- Born: Emily Claire Bugeja 30 April 1999 (age 27) North Vancouver
- Education: Queen's University
- Occupations: kite foiler and electrical engineer

= Emily Bugeja =

Canadian kitefoiler

Emily Claire Bugeja (born 30 April 1999) is a Canadian kitefoiler who was sixth in the Pan American Games in 2023. She was nominated to compete for Canada at the 2024 Olympics.

==Life==
Bugeja was born in North Vancouver in 1999. By the age of eight she was beginning her commitment to sailing on an Optimist dinghy. In 2016 she went to New Zealand to sail at the 2016 Youth Worlds. In 2017 she was competing in the 29er class dinghy at the 2017 Canada Games where she won a bronze medal.

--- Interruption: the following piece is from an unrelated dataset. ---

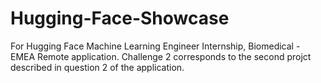 # Hugging-Face-Showcase
For Hugging Face Machine Learning Engineer Internship, Biomedical - EMEA Remote application.
Challenge 2 corresponds to the second projct described in question 2 of the application.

Bugeja took up Formula Kite and three years later she was in Santiago in 2023 when she came sixth in the Pan American Games that was held in Chile. She was also the highest placed Canadian at the Trofeo Princesa Sofía regatta. This result meant that Canada had a reserved place for Formula Kite at the 2024 Olympics. Only one athlete is allowed from any one country and Canada's place went to Bugeja as she had scored slightly more highly that her rival kite foiler Marie-Ève Mayrand.

She studied Electrical Engineering in Ontario at Queen's University at Kingston where her interest was in robotics.

The places to join the first Olympic Formula Foil competition at the 2024 Olympics were highly valued. The "last chance" contest (French Olympic Week) was held in Hyères in April 2024 when the last five Olympic places were the prizes for kitefoilers. By this time the chosen competitors representing different continents included not only Bugeja, but Justina Kitchen from New Zealand, Fawn Jantawan from Thailand, Catalina Turienzo from Argentina, Julie Paturau from Mauritius and the Spaniard Gisela Pulido. She was 40th in the overall standings at the 2024 Formula Kite World Championships at Hyères in May 2024. She was chosen to be Canada's athlete joining five others identified for Canada's sailing team over Nataliya Leshko and Martyna Dakowicz. In June 2024, Bugeja was named to Canada's 2024 Olympic team. She competed in the Women's Kite and she was 18th.